**WHAT IS NEEDED**: From the line containing "T16, estimate: 2d -> 2h" through the last line of the data, return those lines exactly as written and nothing more.

**STORED DATA**:
***

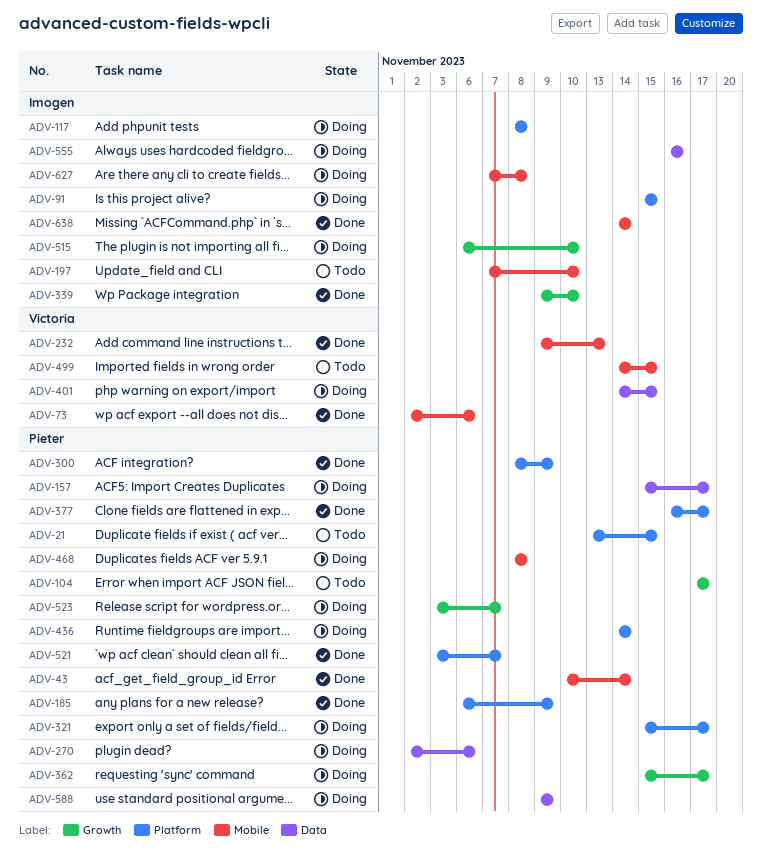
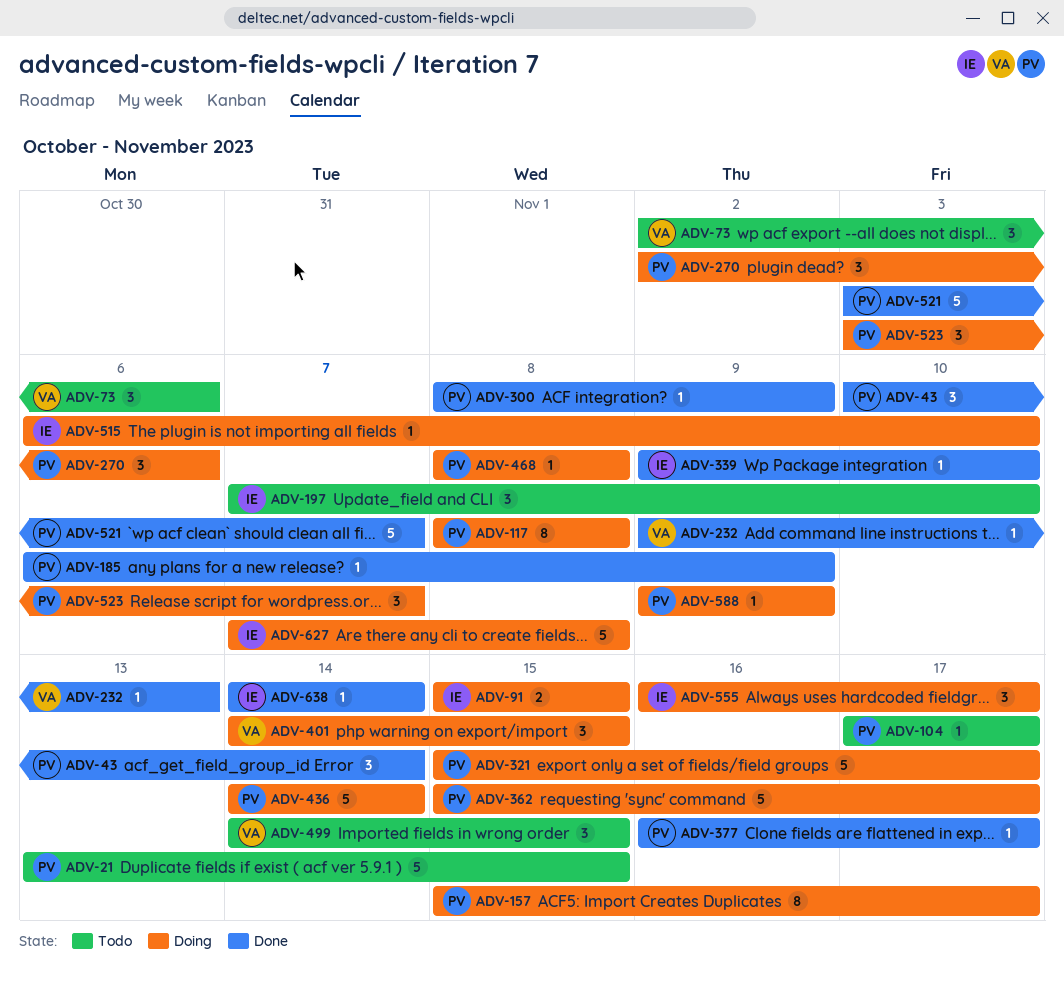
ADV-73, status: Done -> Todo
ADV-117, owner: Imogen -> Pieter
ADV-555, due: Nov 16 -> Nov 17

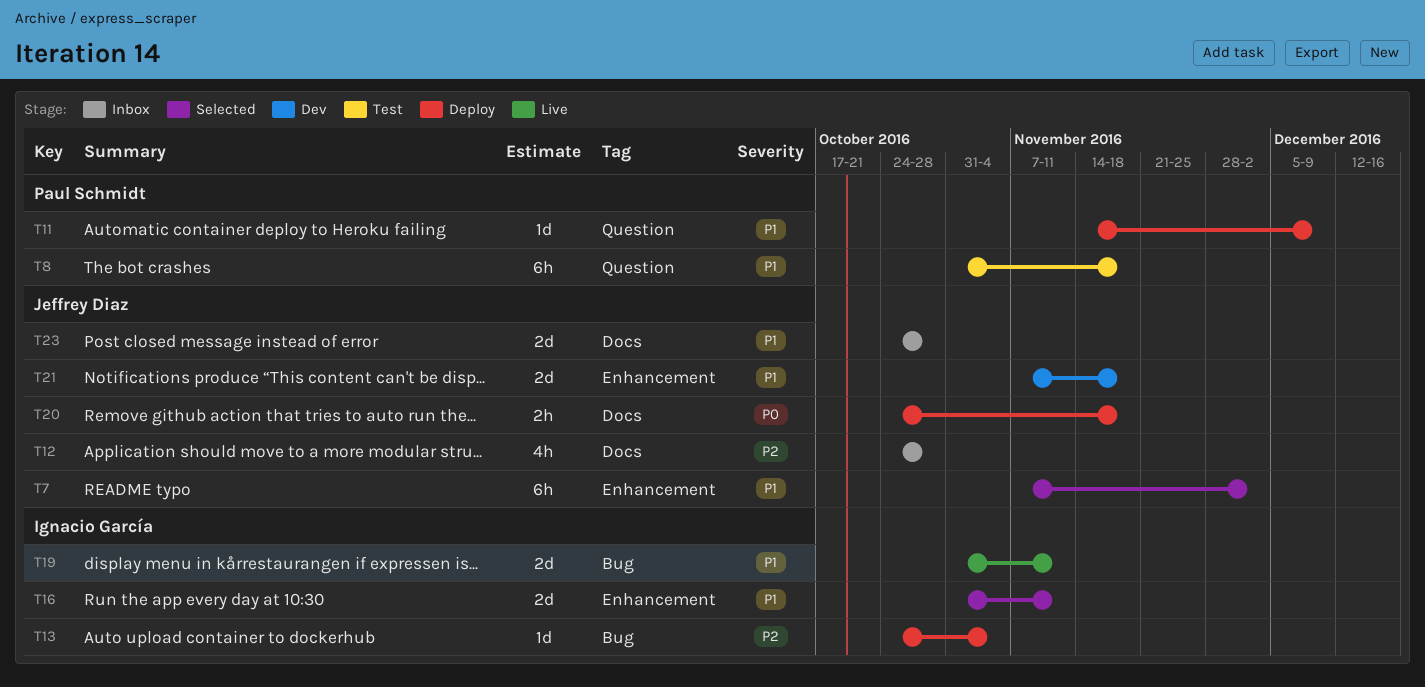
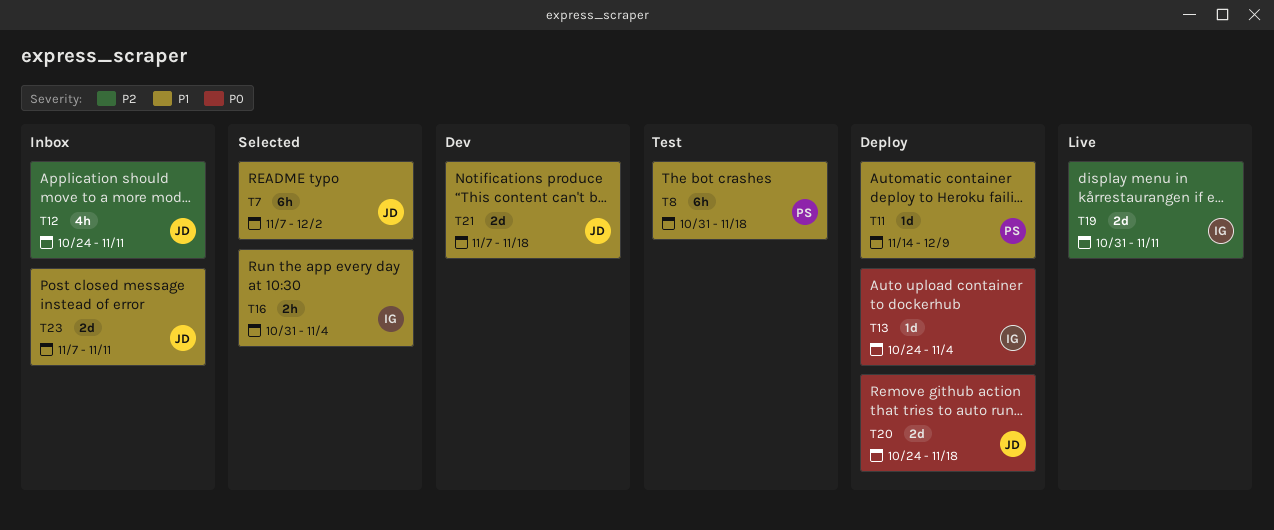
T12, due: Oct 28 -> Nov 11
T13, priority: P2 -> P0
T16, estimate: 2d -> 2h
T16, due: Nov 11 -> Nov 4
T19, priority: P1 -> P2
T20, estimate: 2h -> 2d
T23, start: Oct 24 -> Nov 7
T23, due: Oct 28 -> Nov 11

***

**WRITTEN ANSWER**:
T16, estimate: 2d -> 2h
T16, due: Nov 11 -> Nov 4
T19, priority: P1 -> P2
T20, estimate: 2h -> 2d
T23, start: Oct 24 -> Nov 7
T23, due: Oct 28 -> Nov 11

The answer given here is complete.